Mr. Israel P. Davis

The Cedartown Standard
Cedartown, Georgia

Thursday, March 13, 1891

Transcribed by   2007

An Aged Citizen Dies

Mr. Israel P. Davis died last week at his home in Buncombe district in this county. He had a remarkable family history, and lived many years in Polk County. He was one of the first settlers of this region, and spent many of his robust days among the roving children of the forest. He was the paternal head of a large family which numbers some two hundred in its various links of kinship. Through a half century he plodded the unpretentious way of a good citizen, and died at the ripe old age of 86, leaving behind a legacy of honorable citizenship to his community and carrying to his grave the veneration of a large circle of kinsmen. His wife, who is 84 years old, survives him, together with nine living sons and daughters, and three score and ten grand children. His death was the first in his immediate family, the longevity of his days being a marked feature of his family record.

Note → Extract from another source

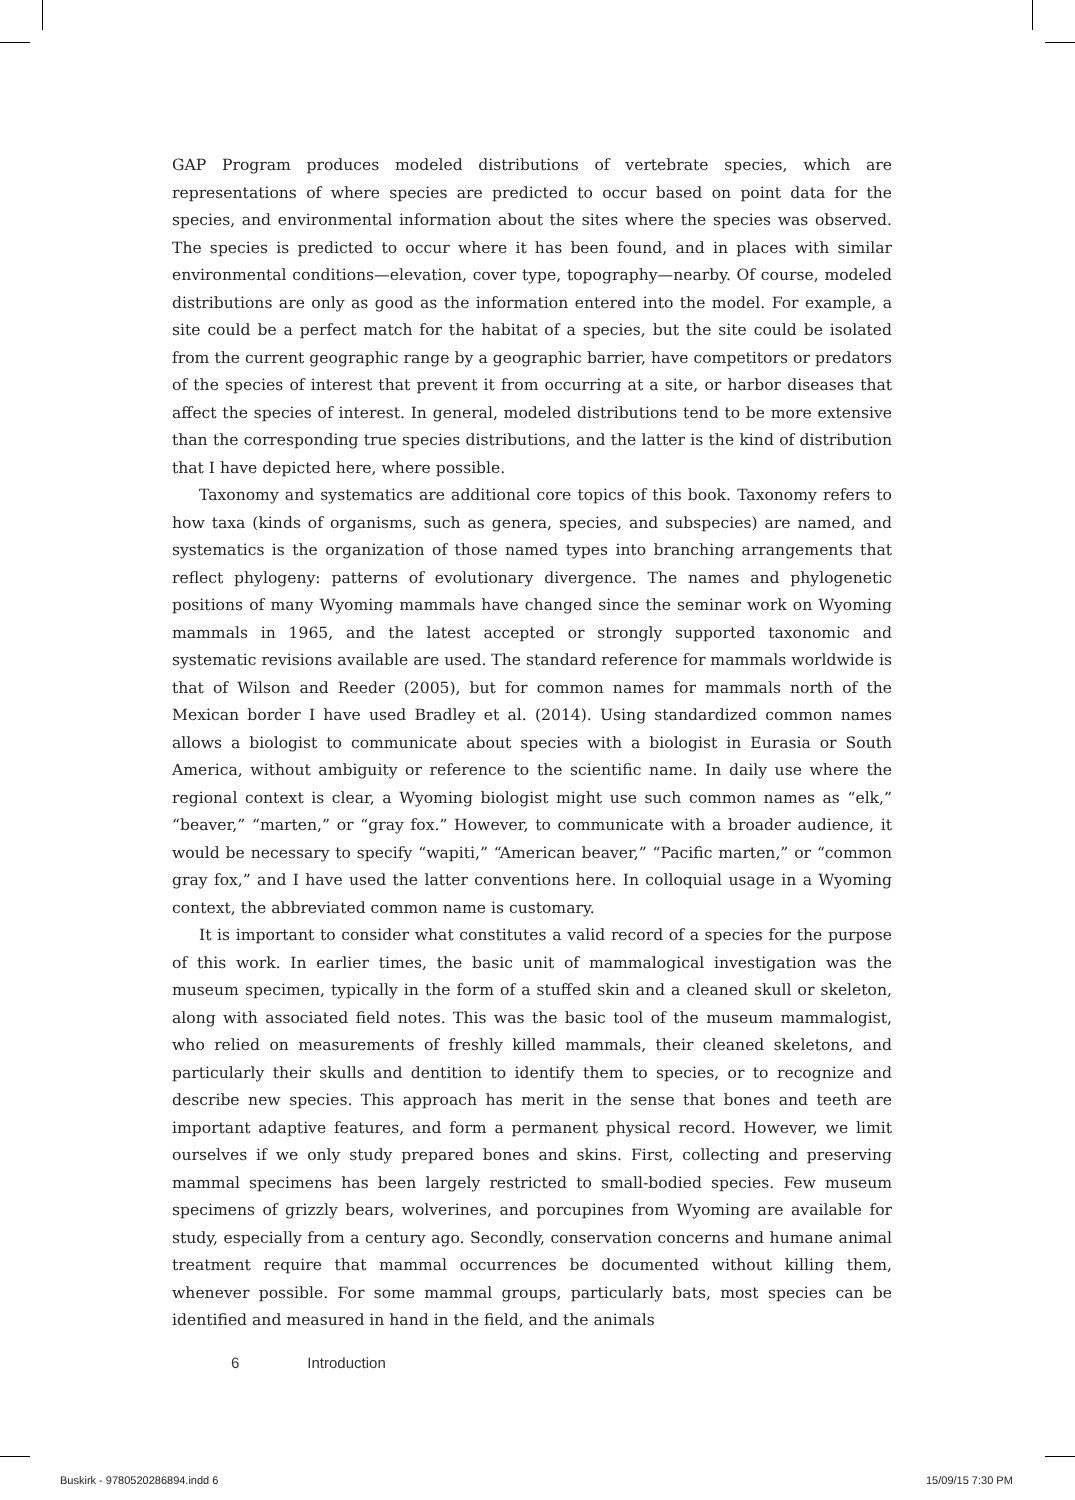GAP Program produces modeled distributions of vertebrate species, which are representations of where species are predicted to occur based on point data for the species, and environmental information about the sites where the species was observed. The species is predicted to occur where it has been found, and in places with similar environmental conditions—elevation, cover type, topography—nearby. Of course, modeled distributions are only as good as the information entered into the model. For example, a site could be a perfect match for the habitat of a species, but the site could be isolated from the current geographic range by a geographic barrier, have competitors or predators of the species of interest that prevent it from occurring at a site, or harbor diseases that affect the species of interest. In general, modeled distributions tend to be more extensive than the corresponding true species distributions, and the latter is the kind of distribution that I have depicted here, where possible.
Taxonomy and systematics are additional core topics of this book. Taxonomy refers to how taxa (kinds of organisms, such as genera, species, and subspecies) are named, and systematics is the organization of those named types into branching arrangements that reflect phylogeny: patterns of evolutionary divergence. The names and phylogenetic positions of many Wyoming mammals have changed since the seminar work on Wyoming mammals in 1965, and the latest accepted or strongly supported taxonomic and systematic revisions available are used. The standard reference for mammals worldwide is that of Wilson and Reeder (2005), but for common names for mammals north of the Mexican border I have used Bradley et al. (2014). Using standardized common names allows a biologist to communicate about species with a biologist in Eurasia or South America, without ambiguity or reference to the scientific name. In daily use where the regional context is clear, a Wyoming biologist might use such common names as “elk,” “beaver,” “marten,” or “gray fox.” However, to communicate with a broader audience, it would be necessary to specify “wapiti,” “American beaver,” “Pacific marten,” or “common gray fox,” and I have used the latter conventions here. In colloquial usage in a Wyoming context, the abbreviated common name is customary.
It is important to consider what constitutes a valid record of a species for the purpose of this work. In earlier times, the basic unit of mammalogical investigation was the museum specimen, typically in the form of a stuffed skin and a cleaned skull or skeleton, along with associated field notes. This was the basic tool of the museum mammalogist, who relied on measurements of freshly killed mammals, their cleaned skeletons, and particularly their skulls and dentition to identify them to species, or to recognize and describe new species. This approach has merit in the sense that bones and teeth are important adaptive features, and form a permanent physical record. However, we limit ourselves if we only study prepared bones and skins. First, collecting and preserving mammal specimens has been largely restricted to small-bodied species. Few museum specimens of grizzly bears, wolverines, and porcupines from Wyoming are available for study, especially from a century ago. Secondly, conservation concerns and humane animal treatment require that mammal occurrences be documented without killing them, whenever possible. For some mammal groups, particularly bats, most species can be identified and measured in hand in the field, and the animals
6 Introduction
Buskirk - 9780520286894.indd 6 15/09/15 7:30 PM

His death was the natural result of an infirm and old age, and his demise was as peaceful as his life had been patient and loyal. One by one the old landmarks are falling by the way, and the pioneers of our earlier civilization are rapidly taking up their quiet abode on the camping ground of the dead. Each departing sage of our primeval history as a country marks a guidepost to the past, and their taking away registers a missing link in the chain that binds us to a time when rugged honesty and strong character were the capstone in the great archway of a noble life.

Mr. Davis was a good citizen, a hospitable neighbor and a kind father. There remain in his community three men who are older than Mr. Davis - Mathew Gentry, William Crow and James Bailey - whose years have reached the border land of ninety. They linger near the sundown of life, patiently waiting the summons that will call them to join their departed comrade.